▸ Exercises:
a - List every all-capital acronym that appears in the article on the Sun's interior motions below, in the order each first appears.
b - Render this sentence from the article on the Sun's interior motions into Spanish: "The interior motions of the Sun are much slower than predicted."
c - Go on with the article on the Sun's interior motions below, picking up after its final sentence.

Top of Document passage

New observations of seismic oscillations on the Sun’s surface from NASA’s SDO mission challenge our understanding of interior solar dynamics.
Pattern of convection at the surface of the Sun observed by the SDO/HMI instrument. Credit: MPS/NASA
The interior motions of the Sun are much slower than predicted. Rather than moving at the speed of a jet plane (as previously understood) the plasma flows at a walking pace. The result of this new study, whose lead author is from the Max Planck Institute for Solar System Research (MPS), will be published in an upcoming issue of Proceedings of the National Academy of Sciences of the United States of America (PNAS).
The scientists use observations of solar oscillations from NASA’s Solar Dynamics Observatory (SDO) to see into the Sun’s interior. As Prof. Laurent Gizon and Dr. Aaron C. Birch from the MPS comment in the same issue of PNAS, these new observations demonstrate the unique capabilities of helioseismology with SDO to probe the mysteries of the deep solar interior.
In its outermost third, the Sun behaves like a simmering pot of water: heat from below causes the plasma to rise to the surface where it is cooled and descends back down into the interior. This mechanism, named convection, transports energy outward and controls the Sun’s structure and evolution.

Bottom of Document passage
Top of Entries shown

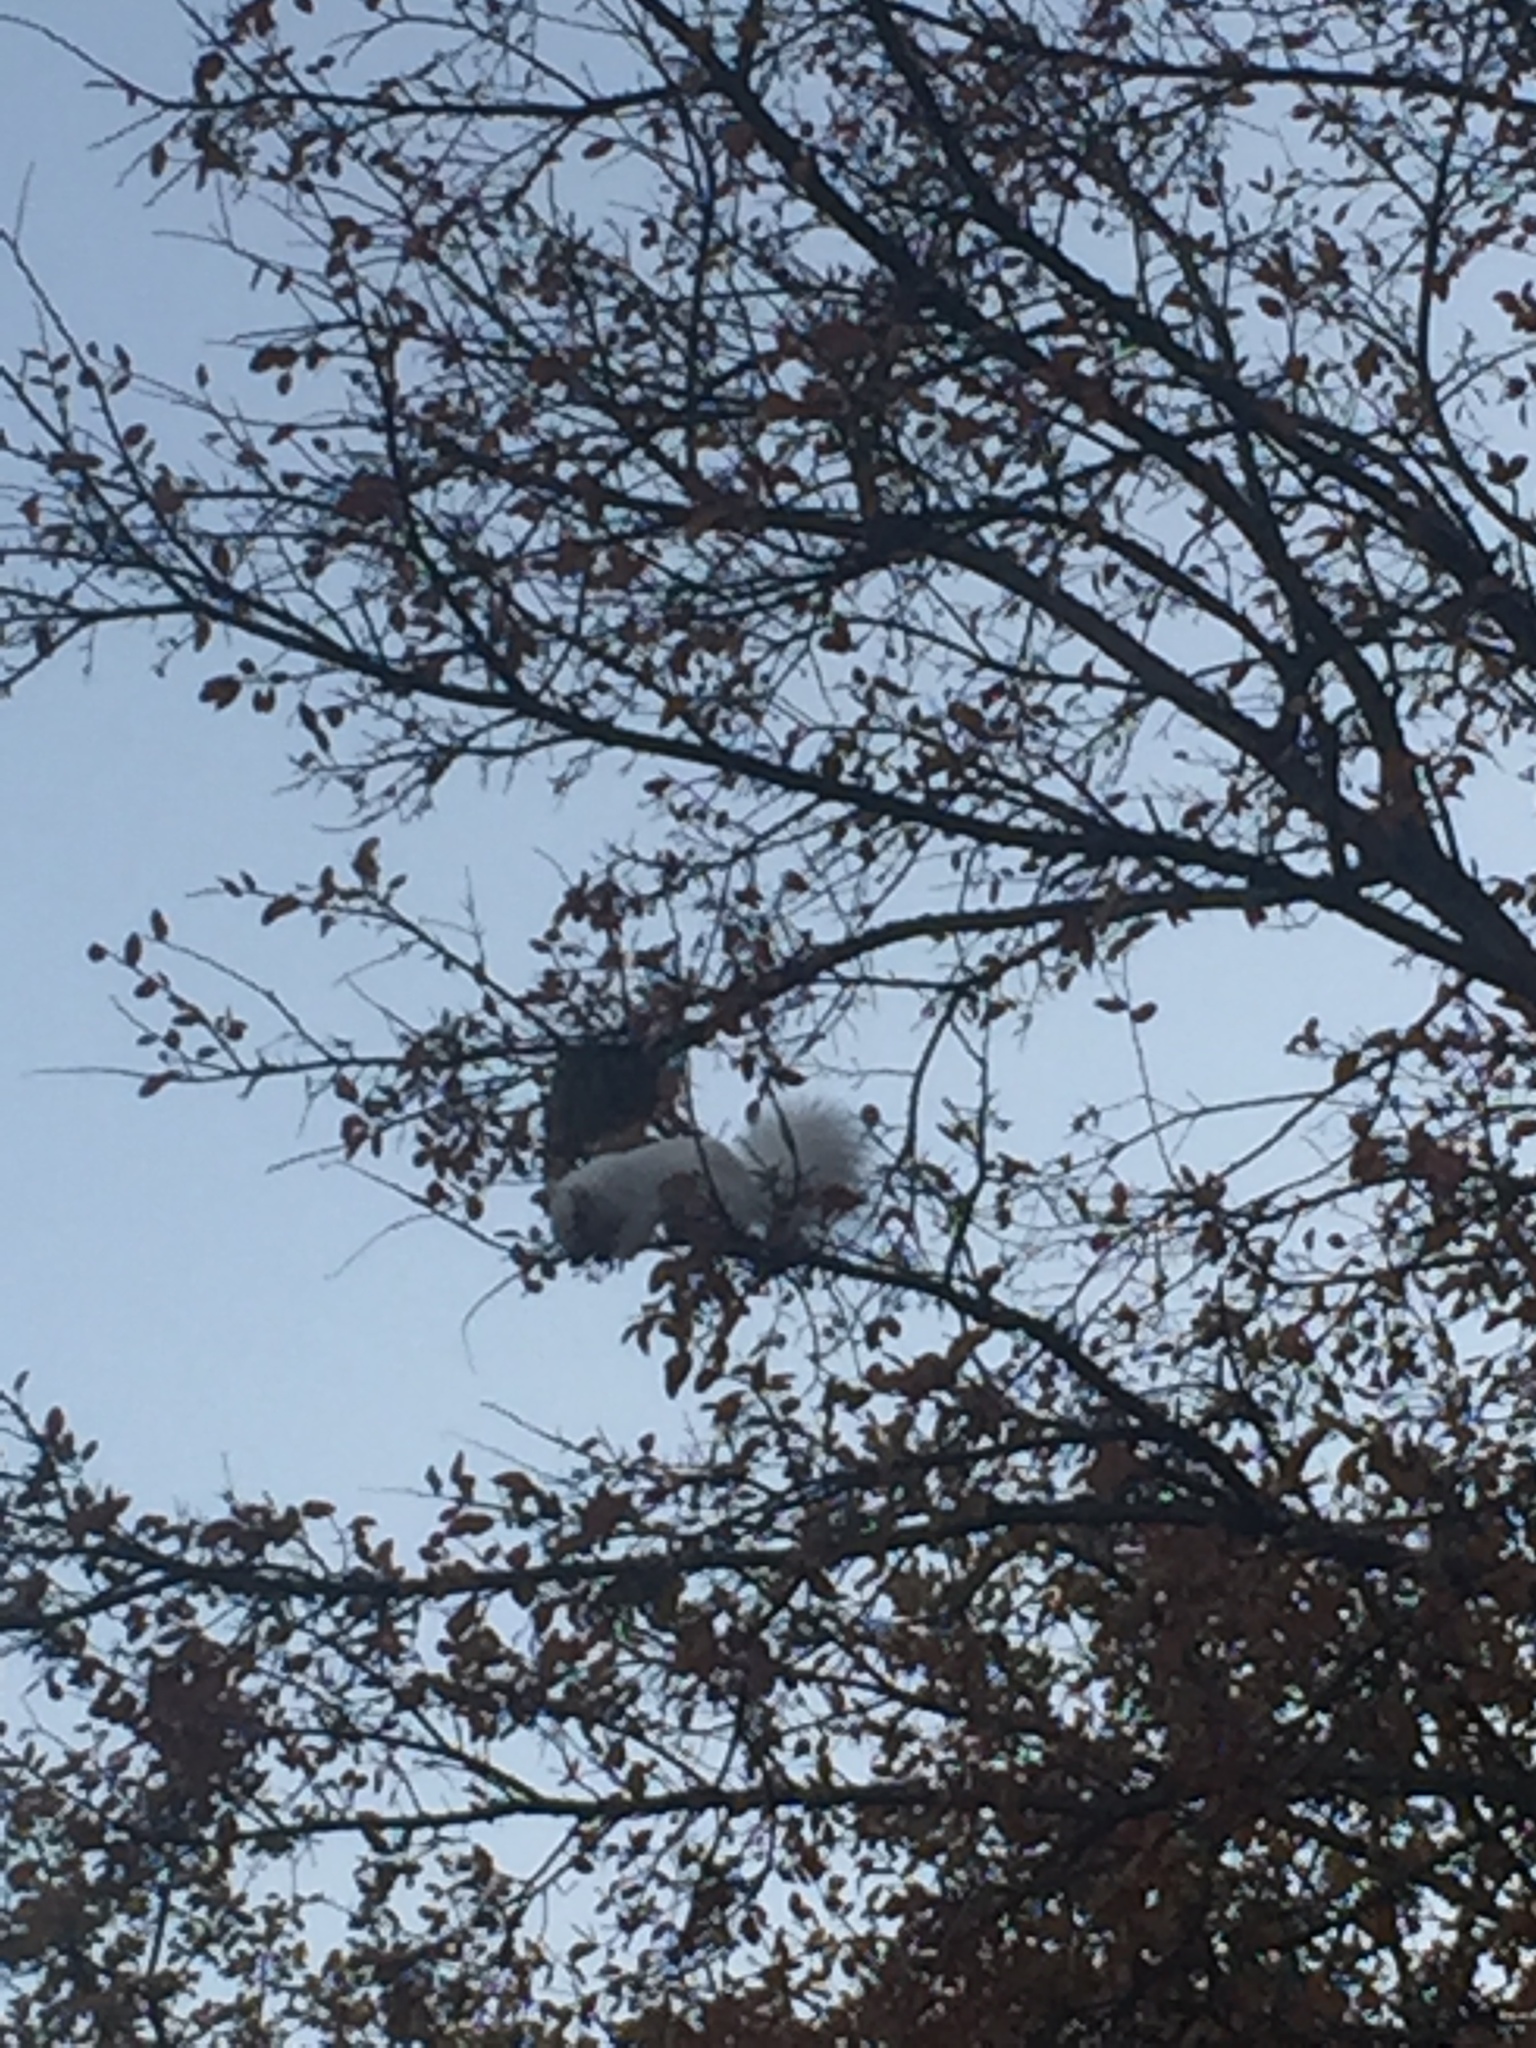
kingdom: Animalia
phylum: Chordata
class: Mammalia
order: Rodentia
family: Sciuridae
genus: Sciurus
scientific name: Sciurus niger
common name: Fox squirrel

Bottom of Entries shown

▸ Per-task answers:
a - NASA, SDO, HMI, MPS, PNAS

b - Los movimientos internos del Sol son mucho más lentos de lo previsto.

c -
The scientists, led by Dr. Shravan Hanasoge from MPS, were now for the first time able to constrain the flows deep within the convection layer from direct observations of the Sun’s surface with the help of helioseismology. Helioseismology is similar to Earth seismology. “We observe oscillations of the solar surface and use them to infer properties, such as flows, in the solar interior“, explains Prof. Laurent Gizon, director of the Department “Physics of the Interior of the Sun and Sun-like Stars” at the MPS and Professor at the Institute for Astrophysics at the University of Göttingen.
The team of scientists from the MPS, Princeton University, NASA’s Goddard Flight Center and New York University was able to determine the flow velocities at a depth of 55000 kilometers, which is eight percent of the solar radius. Surprisingly, the flow velocities of the plasma were found to be less than a few meters per second. Gizon puts this into perspective saying: “This is a hundred times less than predicted by numerical models of solar convection”.
The key to these new results was data from NASA’s space probe SDO, which has been observing the Sun’s surface since early 2010. The scientists analyzed data from the Helioseismic and Magnetic Imager (HMI) onboard SDO. The analysis was only possible due to the combination of high resolution and full spatial coverage of the observations. The huge amount of data collected by HMI – thousands of high-resolution images of the whole Sun per day – are archived and processed in the German Data Center for SDO hosted at the MPS, a unique facility in Europe.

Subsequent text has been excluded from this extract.